Returning to New York, Herrmann and Herbst were married in 1926 and relocated to Bucks County where they could live cheaply and write while Herrmann paid the bills working as a publisher’s sales representative. Later that year, McAlmon’s Contact Editions Press also published Herrmann’s first novel, What Happens, a straightforward autobiographical novel with a simple, assertive style that displayed the influences of Herrmann’s contemporary and friend Hemingway. What Happens was initially banned for publication in the United States (presumably transgressing the strict obscenity standards of the day), but became well known among those critics and readers with access to European publishers.
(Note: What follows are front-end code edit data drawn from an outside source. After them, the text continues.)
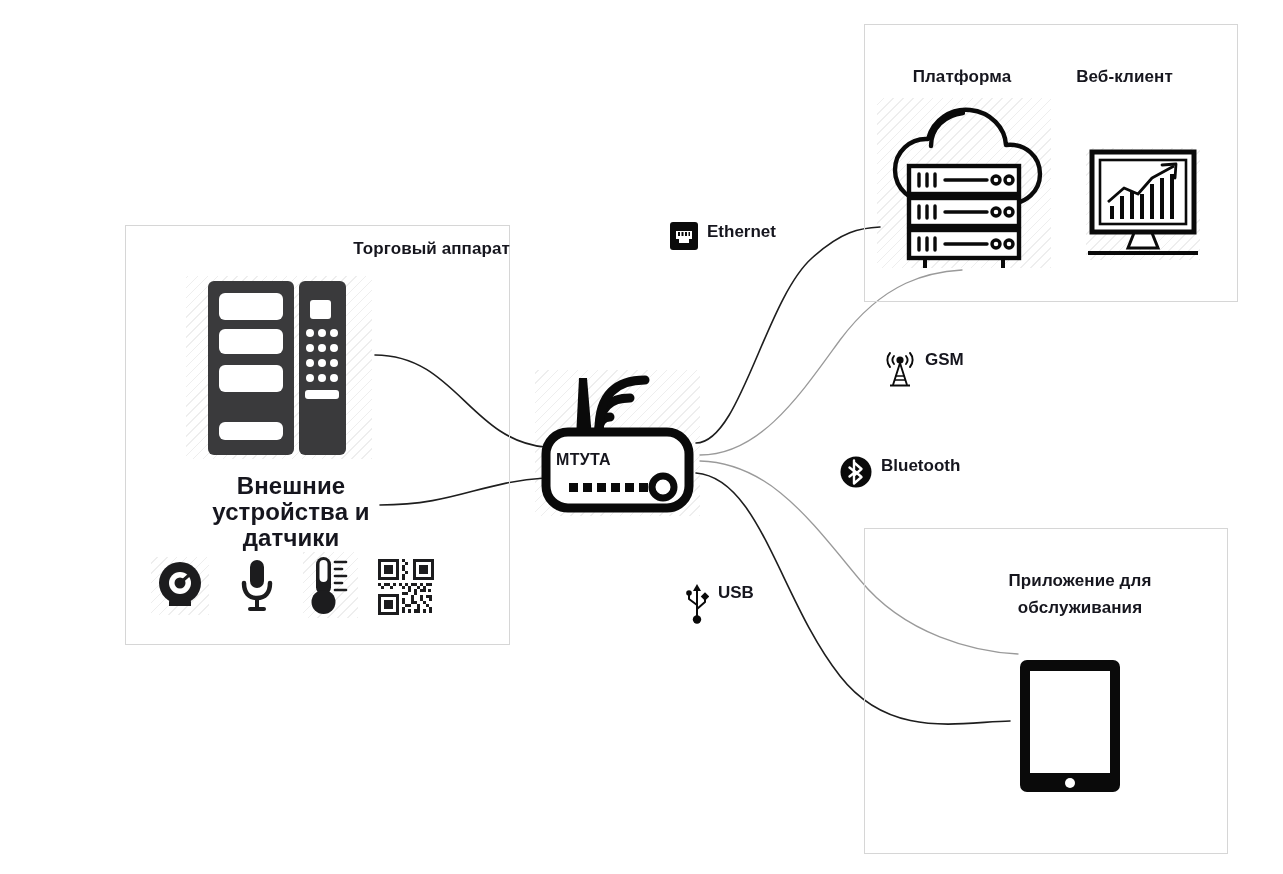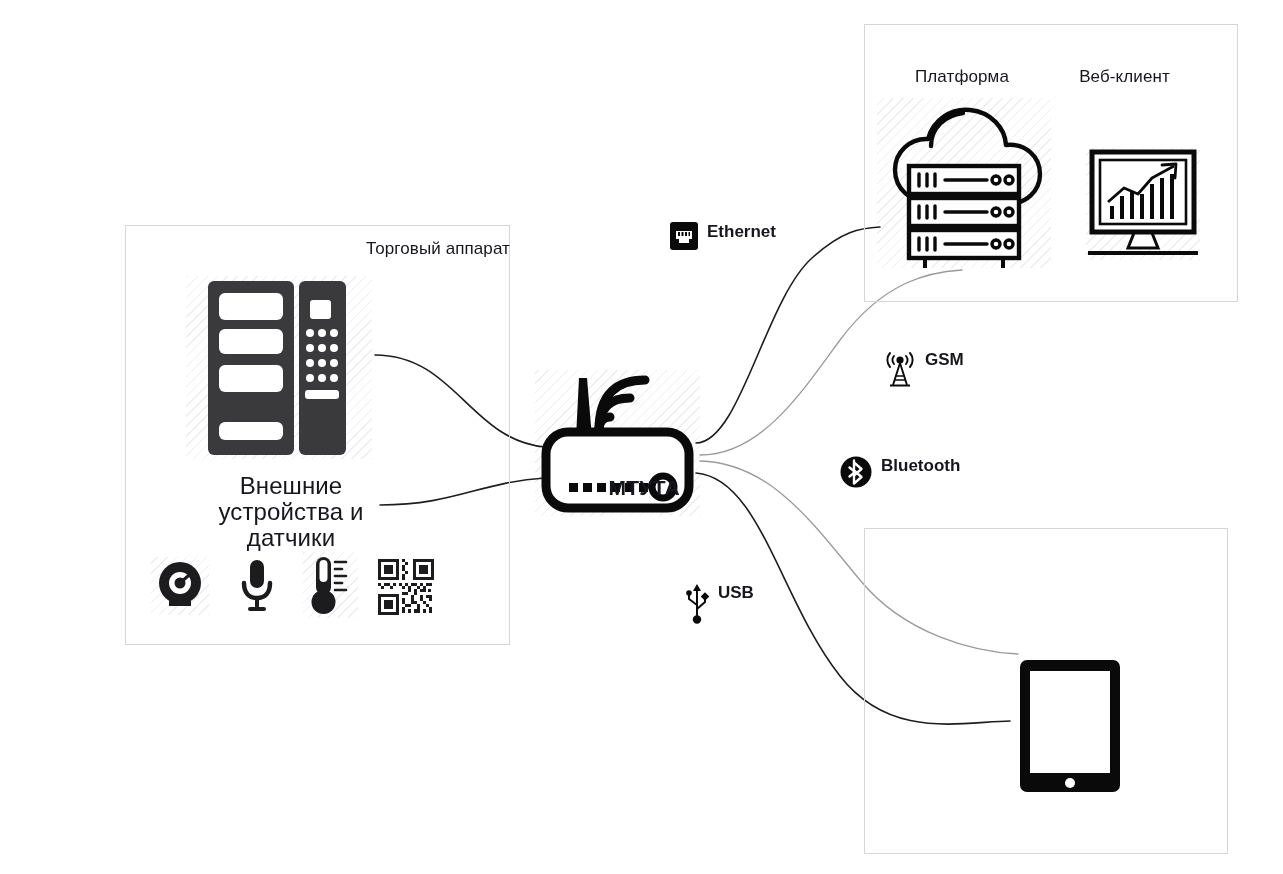--- a/index.html
+++ b/index.html
@@ -18,21 +18,21 @@
     background:transparent;
     box-sizing:border-box;
   }
   #panel-vending{left:125px;top:225px;width:385px;height:420px;}
   #panel-platform{left:864px;top:24px;width:374px;height:278px;}
   #panel-service{left:864px;top:528px;width:364px;height:326px;}
 
   
   .title{
     position:absolute;
-    font-weight:normal;
+    font-weight:bold;
     font-size:17px;
     line-height:26px;
     text-align:center;
     color:#16161e;
     letter-spacing:.1px;
     white-space:pre-line;
   }
   #title-vending{left:125px;top:236px;width:385px;text-align:right;}
   #title-external{left:186px;top:473px;width:210px;font-size:24px;line-height:26px;}
   #title-platform{left:872px;top:64px;width:180px;}
@@ -66,23 +66,22 @@
   .proto .glyph{display:block;flex:0 0 auto;}
   .proto .lbl{white-space:nowrap;}
   #proto-ethernet{left:670px;top:222px;}
   #proto-gsm{left:884px;top:350px;}
   #proto-bluetooth{left:840px;top:456px;}
   #proto-usb{left:685px;top:583px;}
 
   
   #router-label{
     position:absolute;left:556px;top:451px;width:124px;
-    text-align:right;font-size:21px;font-weight:bold;color:#16161e;
+    text-align:left;font-size:16px;font-weight:bold;color:#16161e;
     letter-spacing:.3px;
-    margin-top:25px;
   }
 </style>
 </head>
 <body>
 
 <div id="stage">
 
   <svg id="wires" viewBox="0 0 1283 874">
 
     <path d="M375,355 C455,355 470,440 545,447" stroke="#1e1e1e" stroke-width="1.6"></path>
@@ -319,20 +318,22 @@
       <path d="M22,54 L38,40 L52,46 L66,30 L88,18" fill="none" stroke="#0a0a0a" stroke-width="2.8" stroke-linejoin="round"></path>
       <path d="M76,17 L90,16 L89,30" fill="none" stroke="#0a0a0a" stroke-width="2.8" stroke-linejoin="round" stroke-linecap="round"></path>
 
       <path d="M42,100 L48,85 L66,85 L72,100 Z" fill="#ffffff" stroke="#0a0a0a" stroke-width="3"></path>
       <line x1="2" y1="105" x2="112" y2="105" stroke="#0a0a0a" stroke-width="4"></line>
     </svg>
   </div>
 
   <div class="panel" id="panel-service"></div>
 
+  <div class="title" id="title-service">Приложение для
+обслуживания</div>
 
   <div class="icn" id="ico-tablet" style="left:1019px;top:659px;width:102px;height:134px;">
     <svg width="102" height="134" viewBox="0 0 102 134">
       <rect x="1" y="1" width="100" height="132" rx="7" fill="#0a0a0a"></rect>
       <rect x="11" y="12" width="80" height="102" fill="#ffffff"></rect>
       <circle cx="51" cy="124" r="5" fill="#ffffff"></circle>
     </svg>
   </div>
 
   <div class="proto" id="proto-ethernet">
Herrmann continued to publish in various literary magazines like This Quarter, and many of his shorter works revealed his willingness to experiment stylistically. As the United States entered the Depression, Herrmann became more and more interested in the plight of the working class, and soon he had become involved in the Communist Party. His novel The Summer Is Ended (1932) pierced the pretensions of the American middle class, just as his 1939 novel, The Salesman, revealed the loss of identity suffered by the American working man caught up in a whirlwind of bureaucracy and unfeeling capitalism.
Herrmann moved with his second wife to Mexico in 1940 when the Federal Bureau of Investigation (FBI) began to investigate his involvement with communism, effectively severing his ties within the publishing world. He remained in Mexico until his death in Guadalajara in 1959.